The Jackie Robinson biopic 42 operates in a box inside of a box—and not the batter’s box, either, because that would imply it has some freedom to swing away. It’s thoroughly embalmed in the glossy lacquer of conventional baseball movies, and limited further by trying to deal with the horrors of racism in that context. Written and directed by Brian Helgeland, whose credits range from scripting L.A. Confidential to directing Payback and A Knight’s Tale, the film functions as a tribute to Robinson’s courage and dignity, and it’s often stirring in that capacity. But it approaches him more as legend than man, muting the truly dangerous and menacing circumstances under which Robinson broke the color barrier and excelled as a major-league ballplayer. No true Jackie Robinson biopic would be rated PG-13.
The casting helps. Wisely choosing to skip a more established name and find the right man for the part, the filmmakers found Chadwick Boseman, a TV and film bit player with an athlete’s frame and a quiet way of imposing his will that feels right. Robinson had to be sensitive to the politics surrounding his ascension, and Boseman projects the discipline necessary to do it without compromise. Harrison Ford, on the other hand, barks like a junkyard dog as Branch Rickey, the Brooklyn Dodgers executive who broke the color barrier when he signed Robinson, then a star shortstop for the Kansas City Monarchs of the Negro leagues, to play for the team in 1945. Robinson brings Rachel Isum (Nicole Beharie), his future wife, along with him as he develops with the Montreal Royals farm club before making the bigs in 1947.

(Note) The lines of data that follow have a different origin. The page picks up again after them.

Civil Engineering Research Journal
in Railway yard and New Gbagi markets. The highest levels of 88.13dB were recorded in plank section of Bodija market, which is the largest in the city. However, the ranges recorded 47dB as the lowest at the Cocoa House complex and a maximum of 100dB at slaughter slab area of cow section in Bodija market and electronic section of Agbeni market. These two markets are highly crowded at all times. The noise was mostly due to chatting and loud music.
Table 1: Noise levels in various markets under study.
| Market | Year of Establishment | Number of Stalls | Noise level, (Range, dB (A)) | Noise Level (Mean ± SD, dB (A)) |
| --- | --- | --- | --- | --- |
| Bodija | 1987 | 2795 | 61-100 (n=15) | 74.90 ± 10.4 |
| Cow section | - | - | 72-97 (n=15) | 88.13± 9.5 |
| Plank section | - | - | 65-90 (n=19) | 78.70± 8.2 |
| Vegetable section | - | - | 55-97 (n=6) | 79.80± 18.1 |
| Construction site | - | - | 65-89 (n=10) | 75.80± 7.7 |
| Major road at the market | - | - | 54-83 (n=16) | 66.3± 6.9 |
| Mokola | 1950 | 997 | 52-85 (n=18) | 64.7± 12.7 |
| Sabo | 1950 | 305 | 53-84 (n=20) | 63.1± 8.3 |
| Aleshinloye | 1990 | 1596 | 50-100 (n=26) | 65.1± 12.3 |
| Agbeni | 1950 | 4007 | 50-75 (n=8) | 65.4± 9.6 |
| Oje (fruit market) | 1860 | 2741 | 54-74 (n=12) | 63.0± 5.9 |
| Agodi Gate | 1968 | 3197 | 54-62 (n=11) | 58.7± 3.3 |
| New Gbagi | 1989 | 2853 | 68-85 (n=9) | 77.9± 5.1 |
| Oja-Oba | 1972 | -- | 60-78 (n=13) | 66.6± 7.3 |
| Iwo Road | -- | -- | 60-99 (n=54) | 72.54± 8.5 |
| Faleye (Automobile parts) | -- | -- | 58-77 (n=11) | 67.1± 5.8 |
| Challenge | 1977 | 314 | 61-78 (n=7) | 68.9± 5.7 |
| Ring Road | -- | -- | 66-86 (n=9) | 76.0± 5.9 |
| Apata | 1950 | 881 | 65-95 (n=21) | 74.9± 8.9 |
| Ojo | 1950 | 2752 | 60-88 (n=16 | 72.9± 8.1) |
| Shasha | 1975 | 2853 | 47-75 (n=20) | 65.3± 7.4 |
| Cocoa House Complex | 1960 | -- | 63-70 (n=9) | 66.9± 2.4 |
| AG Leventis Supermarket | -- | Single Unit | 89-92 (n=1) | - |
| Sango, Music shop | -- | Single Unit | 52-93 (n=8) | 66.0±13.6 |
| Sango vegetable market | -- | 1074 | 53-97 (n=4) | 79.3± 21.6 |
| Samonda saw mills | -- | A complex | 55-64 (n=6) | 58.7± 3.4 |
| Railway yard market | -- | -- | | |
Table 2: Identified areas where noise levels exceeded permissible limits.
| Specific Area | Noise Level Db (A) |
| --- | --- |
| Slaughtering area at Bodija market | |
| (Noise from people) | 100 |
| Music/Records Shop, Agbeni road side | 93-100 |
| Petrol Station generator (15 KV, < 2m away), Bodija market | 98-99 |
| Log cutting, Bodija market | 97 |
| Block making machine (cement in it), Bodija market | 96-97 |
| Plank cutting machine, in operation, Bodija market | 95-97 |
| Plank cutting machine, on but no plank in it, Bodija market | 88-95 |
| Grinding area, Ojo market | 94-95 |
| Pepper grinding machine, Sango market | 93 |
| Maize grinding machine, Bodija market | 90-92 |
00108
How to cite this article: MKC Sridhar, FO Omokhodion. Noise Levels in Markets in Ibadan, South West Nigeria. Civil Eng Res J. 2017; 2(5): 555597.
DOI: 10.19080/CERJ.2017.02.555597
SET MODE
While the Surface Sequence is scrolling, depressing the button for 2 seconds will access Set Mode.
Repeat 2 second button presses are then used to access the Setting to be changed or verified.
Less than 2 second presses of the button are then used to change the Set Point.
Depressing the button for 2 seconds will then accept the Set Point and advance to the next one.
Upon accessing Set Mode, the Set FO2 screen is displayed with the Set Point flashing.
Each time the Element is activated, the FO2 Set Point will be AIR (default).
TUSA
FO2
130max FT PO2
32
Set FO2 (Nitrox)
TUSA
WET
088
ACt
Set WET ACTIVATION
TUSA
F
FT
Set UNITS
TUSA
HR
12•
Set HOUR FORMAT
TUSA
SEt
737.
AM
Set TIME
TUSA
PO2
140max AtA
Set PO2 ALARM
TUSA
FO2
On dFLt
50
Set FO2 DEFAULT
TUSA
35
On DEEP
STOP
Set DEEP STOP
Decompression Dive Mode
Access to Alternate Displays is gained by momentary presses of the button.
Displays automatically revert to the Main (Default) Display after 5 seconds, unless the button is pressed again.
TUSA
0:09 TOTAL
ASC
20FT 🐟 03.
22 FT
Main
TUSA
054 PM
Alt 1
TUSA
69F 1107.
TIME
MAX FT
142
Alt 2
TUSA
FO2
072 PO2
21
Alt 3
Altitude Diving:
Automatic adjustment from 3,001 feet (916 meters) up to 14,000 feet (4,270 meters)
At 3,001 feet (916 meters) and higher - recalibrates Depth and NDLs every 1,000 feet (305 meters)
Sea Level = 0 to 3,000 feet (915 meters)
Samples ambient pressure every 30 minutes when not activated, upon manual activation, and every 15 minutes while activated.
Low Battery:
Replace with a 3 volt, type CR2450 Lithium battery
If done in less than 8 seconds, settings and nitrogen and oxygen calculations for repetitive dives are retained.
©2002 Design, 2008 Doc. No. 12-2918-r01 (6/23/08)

There’s adversity: A gas attendant refuses to let Robinson and his Negro-league teammates use the non-colored bathroom, a Philadelphia hotel won’t allow him to stay overnight on a road trip, coaches and teammates shun him on the field and in the locker room, and fans festoon the Dodgers front office with hate mail and death threats. Then there’s the overcoming of adversity through Robinson’s inspired play, and his ability to transcend confrontations that would fell weaker men. It’s impossible not to be moved by Robinson’s story, even in the broad strokes painted by Helgeland here, but 42 feels like it’s ducking out of the conversation it’s purporting to start. It’s a post-racial movie about a racist world.